He aptly defines development as the movement of phenomena and ideas from one level of experience to another and links that definition to the art situation in Nigeria. 

Although Nigerian art has advanced since the colonial times, available indices suggest that there is still room for further improvement. This conclusion derives from a critical examination of the following factors.

First are the government and public institutions and the role they can play in art development. With government’s poor attitude to art and creativity, it is obvious that public institutions concerned with the promotion of art may not fare well.

This is the bane of Nigerian museums, art councils and galleries as they are mired in bureaucracy, ineptitude and low performance. The situation is then linked to the system of education in Nigeria with its curricular and philosophy problems.

When education is a bad mold as in Nigeria, it is bound to yield nothing but bad casts. This is a fundamental issue for the fact that education circumscribes and shapes all facets of society. So far, Nigerian education has not conduced to art development, nor has it benefited from the immense potentials of art as a catalyst and purveyor of development.

Next to this is the problem of historiography, lack of professionalism, and inadequate resources for cultivating and nurturing a strong and responsive tradition of writing and documentation.

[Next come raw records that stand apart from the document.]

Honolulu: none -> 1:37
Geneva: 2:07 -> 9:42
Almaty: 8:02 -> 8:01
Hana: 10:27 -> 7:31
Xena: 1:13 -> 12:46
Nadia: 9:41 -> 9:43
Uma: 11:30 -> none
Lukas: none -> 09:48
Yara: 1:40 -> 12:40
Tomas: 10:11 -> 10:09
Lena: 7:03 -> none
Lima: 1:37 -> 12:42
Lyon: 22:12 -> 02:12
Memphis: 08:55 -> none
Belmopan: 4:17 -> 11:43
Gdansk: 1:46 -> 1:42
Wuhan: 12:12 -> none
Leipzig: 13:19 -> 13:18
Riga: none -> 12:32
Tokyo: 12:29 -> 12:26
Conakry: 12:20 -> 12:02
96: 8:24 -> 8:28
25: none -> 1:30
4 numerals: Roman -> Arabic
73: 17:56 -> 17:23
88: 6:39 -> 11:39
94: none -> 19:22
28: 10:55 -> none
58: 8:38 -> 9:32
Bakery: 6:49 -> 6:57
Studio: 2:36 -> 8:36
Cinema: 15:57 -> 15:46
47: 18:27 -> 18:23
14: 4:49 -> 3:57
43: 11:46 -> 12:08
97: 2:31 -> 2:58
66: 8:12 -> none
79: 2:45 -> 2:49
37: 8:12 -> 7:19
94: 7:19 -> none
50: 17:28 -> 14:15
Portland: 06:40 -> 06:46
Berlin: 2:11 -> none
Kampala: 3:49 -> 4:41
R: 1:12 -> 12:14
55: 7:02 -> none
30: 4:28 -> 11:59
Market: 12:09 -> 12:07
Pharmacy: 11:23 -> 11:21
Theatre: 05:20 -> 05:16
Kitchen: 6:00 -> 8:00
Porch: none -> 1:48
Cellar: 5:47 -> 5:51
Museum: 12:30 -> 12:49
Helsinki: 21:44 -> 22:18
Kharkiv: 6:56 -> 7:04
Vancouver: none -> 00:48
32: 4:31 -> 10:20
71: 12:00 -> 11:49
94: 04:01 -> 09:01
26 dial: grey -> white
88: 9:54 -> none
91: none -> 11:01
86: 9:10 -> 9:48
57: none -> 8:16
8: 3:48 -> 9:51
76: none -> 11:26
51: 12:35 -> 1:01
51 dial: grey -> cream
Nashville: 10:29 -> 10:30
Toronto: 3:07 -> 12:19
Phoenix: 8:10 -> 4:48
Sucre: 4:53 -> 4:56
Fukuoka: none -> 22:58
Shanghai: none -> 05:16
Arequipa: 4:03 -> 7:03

Apart from being a function of the art curriculum, this is also a reflection of the challenges in the art scene and a sop to post-colonialism.

After all, it behoves the art historian to hold our hands and take us through the jungle of time so that we can appreciate eras gone by and evaluate our achievements and failures in light of the realities of history. This factor conjoins with that of the problem of art criticism, another important consecrating agency in art ecology.

In places where art criticism thrives, it is a veritable arbiter of taste, acceptance or otherwise of an artist or art phenomenon. But the critic cannot operate in a vacuum. His/her performance will be dictated by the reality of other agencies. 

If they are not in top gear, the critical tradition will suffer, as in Nigeria. In the final analysis, all these factors depend on the larger society if they are to impact on art as a positive and fructifying concert of resources.

But the Nigerian society itself has its myriad problems. Those that affect art development include low level art appreciation, the perception of art as luxury, and the neglect of the role of art in individual, social and economic development.

Also to be counted is nescience occasioned by the jaundiced eye of the imported religions which casts aspects of our art in a bad light. All these have held art development captive in many ways in Nigeria.

Finally, the point that Shyllon makes by way of conclusion is that art is not an end in itself. As a product of society, it relies on society to be able to develop and play its expected roles in social development.

The sociology of art thus demands a functional art ecology, one in which all factors and agencies of art development are both active and complementary. As Shyllon posits, this, however, has not always been the case in Nigeria.